Fast-track breeding is also giving agronomists a remarkable tool for quickly adapting crops to climate change and the increasing challenges of drought, flooding, emerging diseases, and shifting agricultural zones. And it can help save lives: In the absence of prevention, half those victims of vitamin A deficiency now die shortly after going blind, according to the World Health Organization; and in 2010, lack of adequate treatment – meaning artemisinin – contributed to the deaths of 655,000 children from malaria.
The fast-track technology, called marker-assisted selection (MAS), or molecular breeding, takes advantage of rapid improvements in genetic sequencing, but avoids all the regulatory and political baggage of genetic engineering. Bill Freese, a science policy analyst with the Center for Food Safety, a nonprofit advocacy group, calls it “a perfectly acceptable tool. I don’t see any food safety issue. It can be a very useful technique if it’s used by breeders who are working in the public interest.”

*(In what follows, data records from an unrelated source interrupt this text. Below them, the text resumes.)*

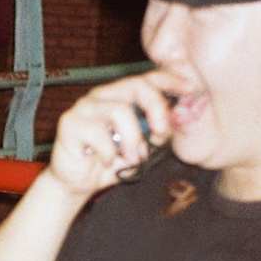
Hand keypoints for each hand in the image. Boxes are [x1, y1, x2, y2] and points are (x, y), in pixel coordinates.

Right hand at [45, 73, 182, 196]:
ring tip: (132, 158)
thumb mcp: (142, 147)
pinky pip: (98, 133)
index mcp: (121, 96)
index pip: (147, 78)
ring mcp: (84, 107)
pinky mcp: (70, 123)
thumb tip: (178, 120)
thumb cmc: (110, 161)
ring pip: (120, 110)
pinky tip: (107, 161)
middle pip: (137, 86)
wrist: (77, 182)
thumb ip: (157, 133)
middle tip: (161, 135)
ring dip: (133, 139)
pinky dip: (109, 152)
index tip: (190, 89)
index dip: (170, 80)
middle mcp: (102, 95)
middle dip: (157, 110)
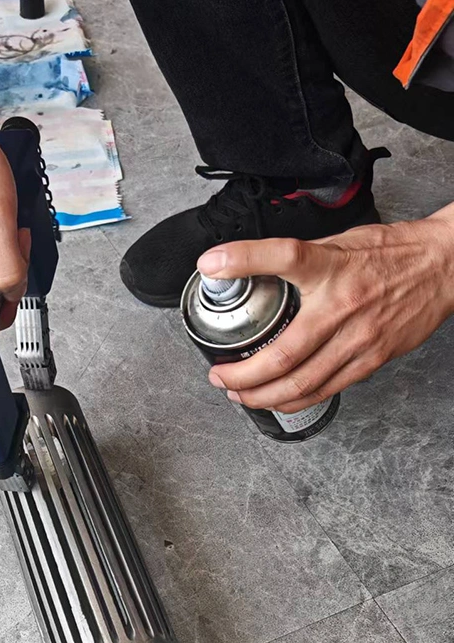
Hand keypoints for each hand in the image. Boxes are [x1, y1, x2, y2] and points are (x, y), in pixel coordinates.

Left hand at [196, 206, 453, 412]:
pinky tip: (276, 400)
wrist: (444, 267)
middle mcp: (343, 307)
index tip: (212, 265)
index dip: (243, 259)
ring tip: (238, 394)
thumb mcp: (336, 242)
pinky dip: (295, 400)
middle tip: (219, 376)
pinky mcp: (372, 359)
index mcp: (331, 268)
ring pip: (302, 383)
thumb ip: (293, 258)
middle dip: (243, 376)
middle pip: (284, 354)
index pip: (285, 256)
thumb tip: (242, 264)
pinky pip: (326, 389)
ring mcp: (359, 339)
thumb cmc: (389, 253)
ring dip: (262, 396)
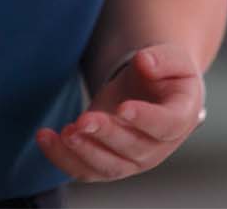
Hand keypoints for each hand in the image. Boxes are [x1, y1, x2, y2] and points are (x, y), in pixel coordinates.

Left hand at [36, 43, 205, 182]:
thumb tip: (144, 63)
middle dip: (106, 135)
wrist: (154, 90)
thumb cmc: (166, 75)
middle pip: (133, 149)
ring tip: (66, 132)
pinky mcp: (106, 162)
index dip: (146, 119)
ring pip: (107, 166)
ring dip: (84, 152)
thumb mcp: (174, 57)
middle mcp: (157, 147)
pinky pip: (84, 169)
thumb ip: (164, 58)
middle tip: (85, 120)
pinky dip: (62, 158)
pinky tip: (46, 138)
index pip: (166, 125)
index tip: (124, 108)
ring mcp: (131, 160)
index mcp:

Molecular breeding isn’t genetic engineering, a technology that has long alarmed critics on two counts. Its methods seem outlandish – taking genes from spiders and putting them in goats, or borrowing insect resistance from soil bacteria and transferring it into corn – and it has also seemed to benefit a handful of agribusiness giants armed with patents, at the expense of public interest.
By contrast, molecular breeding is merely a much faster and more efficient way of doing what nature and farmers have always done, by natural selection and artificial selection respectively: It takes existing genes that happen to be advantageous in a given situation and increases their frequency in a population.
In the past, farmers and breeders did it by walking around their fields and looking at individual plants or animals that seemed to have desirable traits, like greater productivity, or resistance to a particular disease. Then they went to work cross-breeding to see if they could tease out that trait and get it to appear reliably in subsequent generations. It could take decades, and success at breeding in one trait often meant bringing along some deleterious fellow traveler, or inadvertently breeding out some other essential trait.